Chambers continues to diversify Cisco’s direction, and he says repeatedly that technology is not a religion. When a company falls head over heels for its product, it sinks itself. He saw it happen to his two former employers, IBM Corp. and Wang Laboratories Inc. He watched IBM’s refusal to move away from its mainframe product cause it to miss the market transition and fall three decades behind. He saw it at Wang, which was so smitten by its minicomputers that it never recovered from the market’s shift and went bankrupt. That’s why Chambers describes Cisco’s culture as “technologically agnostic.”

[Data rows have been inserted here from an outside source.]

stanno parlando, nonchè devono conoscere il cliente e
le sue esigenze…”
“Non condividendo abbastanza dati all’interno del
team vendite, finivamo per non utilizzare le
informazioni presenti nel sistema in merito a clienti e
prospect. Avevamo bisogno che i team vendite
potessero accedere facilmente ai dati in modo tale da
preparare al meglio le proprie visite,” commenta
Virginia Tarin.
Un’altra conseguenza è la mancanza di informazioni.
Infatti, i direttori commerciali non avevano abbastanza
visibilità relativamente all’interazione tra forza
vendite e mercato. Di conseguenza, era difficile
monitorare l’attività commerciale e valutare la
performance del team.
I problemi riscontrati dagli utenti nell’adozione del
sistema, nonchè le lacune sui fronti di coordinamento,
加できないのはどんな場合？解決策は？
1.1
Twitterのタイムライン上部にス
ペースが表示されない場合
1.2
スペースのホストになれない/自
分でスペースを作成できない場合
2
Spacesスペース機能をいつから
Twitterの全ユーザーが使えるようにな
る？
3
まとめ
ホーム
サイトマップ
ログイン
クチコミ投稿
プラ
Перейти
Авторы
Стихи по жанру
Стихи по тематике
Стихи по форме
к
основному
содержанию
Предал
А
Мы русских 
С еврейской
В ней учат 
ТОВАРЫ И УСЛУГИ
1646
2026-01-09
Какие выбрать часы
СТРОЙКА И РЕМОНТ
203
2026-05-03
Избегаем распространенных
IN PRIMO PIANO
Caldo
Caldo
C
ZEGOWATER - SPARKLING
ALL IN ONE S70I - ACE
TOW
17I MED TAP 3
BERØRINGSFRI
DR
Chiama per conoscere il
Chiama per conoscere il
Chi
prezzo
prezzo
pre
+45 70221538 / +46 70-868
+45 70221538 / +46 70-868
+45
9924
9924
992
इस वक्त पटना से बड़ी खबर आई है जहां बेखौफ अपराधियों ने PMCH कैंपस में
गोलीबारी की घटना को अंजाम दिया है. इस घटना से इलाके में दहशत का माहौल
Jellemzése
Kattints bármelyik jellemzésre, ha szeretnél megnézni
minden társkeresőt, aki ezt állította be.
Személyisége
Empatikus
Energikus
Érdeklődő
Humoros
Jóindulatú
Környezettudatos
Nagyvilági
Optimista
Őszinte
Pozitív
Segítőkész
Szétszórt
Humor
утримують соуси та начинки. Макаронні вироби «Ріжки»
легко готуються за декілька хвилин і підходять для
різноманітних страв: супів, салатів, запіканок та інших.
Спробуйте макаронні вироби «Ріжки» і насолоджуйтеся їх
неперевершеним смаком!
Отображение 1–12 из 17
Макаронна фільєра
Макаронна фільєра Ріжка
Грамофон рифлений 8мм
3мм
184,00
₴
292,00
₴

“You have to move on market transitions. They wait for no one,” he says. “That doesn’t mean we don’t have a healthy paranoia that makes Andy Grove (Intel Corp. founder) look relaxed.”

Chambers views this approach of never remaining static as Cisco’s strength, and his formula has paid off for his employees, shareholders and customers. Since he took over as CEO in 1995, the company has grown from $1.9 billion in revenue to $36.1 billion in 2009. Over that same period there was only one year, 2001—the dotcom bust that Chambers equates to the “100-year flood”—when the company reported negative net income of $1 billion. Recently the company tendered $5 billion of notes in a debt offering that quickly sold out. The additional capital will help strengthen its already cash-rich piggybank and aggressive acquiring.

With his track record and uncanny ability, even after 137 acquisitions, to maintain a No. 1 or No. 2 market share in the sectors he enters, Chambers is the Business Journal’s 2009 Executive of the Year.

Let's Go to the Video

Under Chambers’ leadership, Cisco has grown to more than 65,000 employees worldwide. But Chambers has his critics. Some analysts who follow Cisco question whether he is spreading the company too thin. They question whether he is moving Cisco in too many directions at once—security, collaboration, virtualization, entertainment, and energy.

Chambers responds, “At first people were saying, ‘You are not innovative enough.’ Now they are saying, ‘Are you moving too fast?’ You always want to listen to your critics because there is always an element of substance. But actually I feel the reverse. I feel like we should be moving faster, not slower.”

To quicken the pace, Chambers continues to acquire companies he believes will enhance Cisco’s core business of routers and switches. At the moment, the big push is toward video. Cisco believes that by 2013, video will make up close to 60 percent of all data moving across mobile networks.

Helping to push up those numbers is Cisco’s internal product incubator. The effort created Telepresence, a high-definition videoconferencing technology that rolled out in 2006. It was developed, tested and perfected in-house. The face-to-face product is beginning to make inroads into various markets, including health care and entertainment, with a cost between $34,000 and more than $300,000 depending on the model.

The Telepresence technology also helped launch StadiumVision, now operating in 10 sports venues, including Yankee Stadium and the Cowboys Stadium in Dallas.

The average stadium has 1,100 to 1,200 IP high-definition screens using StadiumVision. The digital media goes beyond broadcasting the game. Screens can provide up-to-date scores, trivia and news as well as offer stadium information and touchscreen phones to order food or merchandise.